1931 Act Company
For a 1931 Act Company whenever a director (or secretary) is appointed or resigns then the Company must submit to the Companies Registry a form (Form 9N) within one month from the date of the change (if the form is submitted after the one month, then late fees become payable). In respect of an appointment of a director (or secretary) the new officer must sign the form signifying his consent to act as such.
2006 Act Company
For a 2006 Act Company the rules are somewhat different. On the application to incorporate a 2006 Act Company there is no provision to notify the Companies Registry of the details of the first directors.
Following incorporation the Company has two choices.
One, it can elect to file a copy of the Register of Directors with the Companies Registry. This will be a complete copy of the register since incorporation. If the Company has elected to do this it must then notify the Registry of any subsequent changes by submitting a form (Form IM12) within one month from the date of the change.
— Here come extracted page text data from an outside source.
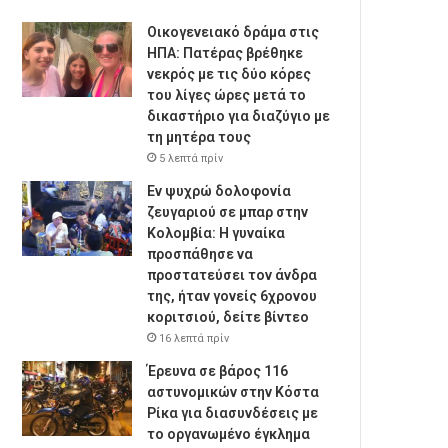
Οικογενειακό δράμα στις
ΗΠΑ: Πατέρας βρέθηκε
νεκρός με τις δύο κόρες
του λίγες ώρες μετά το
δικαστήριο για διαζύγιο με
τη μητέρα τους
5 λεπτά πρίν
Εν ψυχρώ δολοφονία
ζευγαριού σε μπαρ στην
Κολομβία: Η γυναίκα
προσπάθησε να
προστατεύσει τον άνδρα
της, ήταν γονείς 6χρονου
κοριτσιού, δείτε βίντεο
16 λεπτά πρίν
Έρευνα σε βάρος 116
αστυνομικών στην Κόστα
Ρίκα για διασυνδέσεις με
το οργανωμένο έγκλημα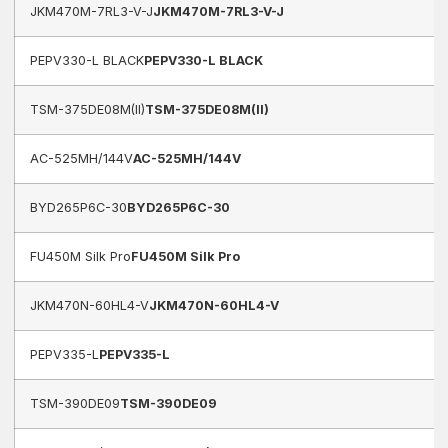
JKM470M-7RL3-V-J
JKM470M-7RL3-V-J
PEPV330-L BLACK
PEPV330-L BLACK
TSM-375DE08M(II)
TSM-375DE08M(II)
AC-525MH/144V
AC-525MH/144V
BYD265P6C-30
BYD265P6C-30
FU450M Silk Pro
FU450M Silk Pro
JKM470N-60HL4-V
JKM470N-60HL4-V
PEPV335-L
PEPV335-L
TSM-390DE09
TSM-390DE09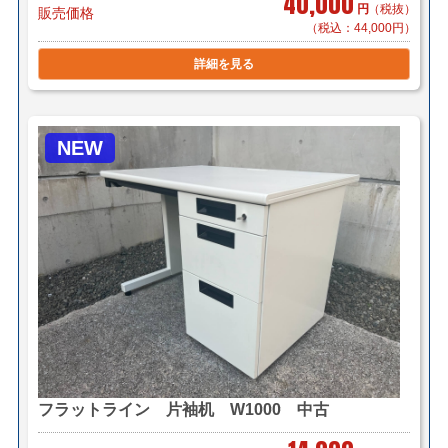
40,000
円
（税抜）
販売価格
（税込：44,000円）
詳細を見る
NEW
フラットライン 片袖机 W1000 中古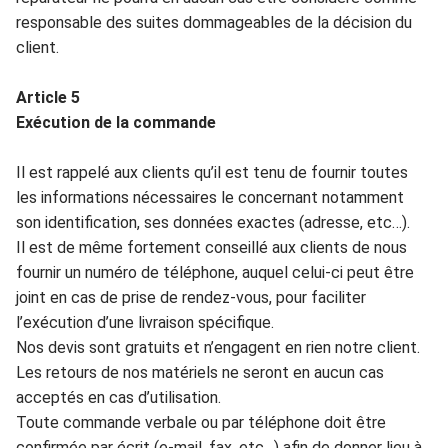
responsable des suites
domm
a
geables de la décision du
client.
Article
5
Exécution de la commande
Il est rappelé aux clients qu’il est tenu
de fournir toutes
les
informations nécessaires le concernant notamment
son identification,
ses données e
x
actes
(adresse, etc…).
Il est
de mê
m
e fortement conseillé aux clients de nous
f
ournir un numéro de téléph
one, auquel celui-ci peut être
joint en cas d
e prise de rendez-vous
, pour faciliter
l’exécution d’une livraison spécifique.
Nos devis s
ont gratuits
e
t n’e
ngagent en rien notre clie
nt.
L
es retours de nos matériels ne seront en au
cun cas
acceptés en cas d’
utilisation.
Toute commande verbale ou par t
éléphone doit être
con
firmée par écrit (e-mail, fax, etc…) afin de donner lieu à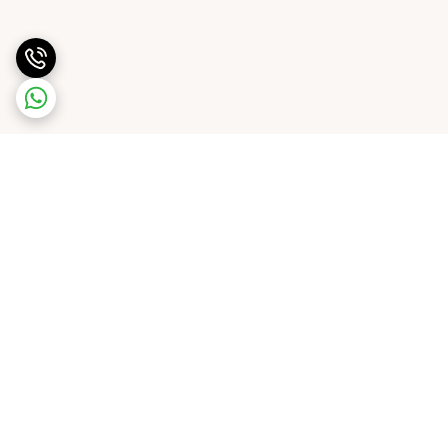
برگشت به بالا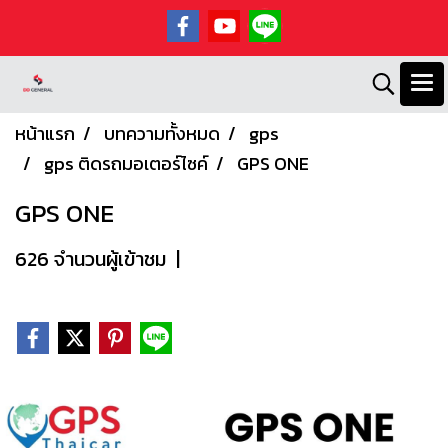
หน้าแรก
บทความทั้งหมด
gps
gps ติดรถมอเตอร์ไซค์
GPS ONE
GPS ONE
626 จำนวนผู้เข้าชม
|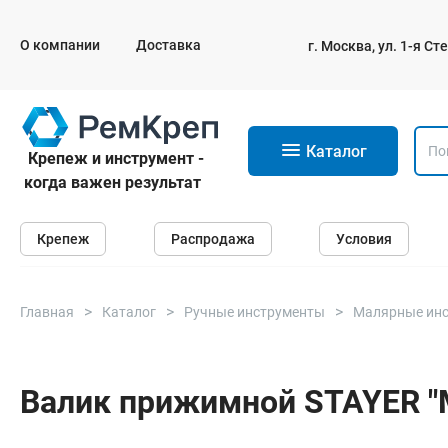
О компании
Доставка
г. Москва, ул. 1-я С
11
Каталог
Крепеж и инструмент -
когда важен результат
Крепеж
Крепеж
Распродажа
Условия
Анкеры
Дюбели
Саморезы и шурупы
Главная
Каталог
Ручные инструменты
Малярные ин
Гвозди
Болты
Валик прижимной STAYER "M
Two, the Company can decide not to file a copy of the Register of Directors with Companies Registry. If it does so it is not required to notify the Registry of any changes at the time that they occur.
However for all 2006 Act Companies (so inclusive of a company that has not elected to file a copy of the register) it must provide information about its directors on each annual return – this being details of the names and addresses of the directors in office during the previous year, together with dates of appointment and resignation.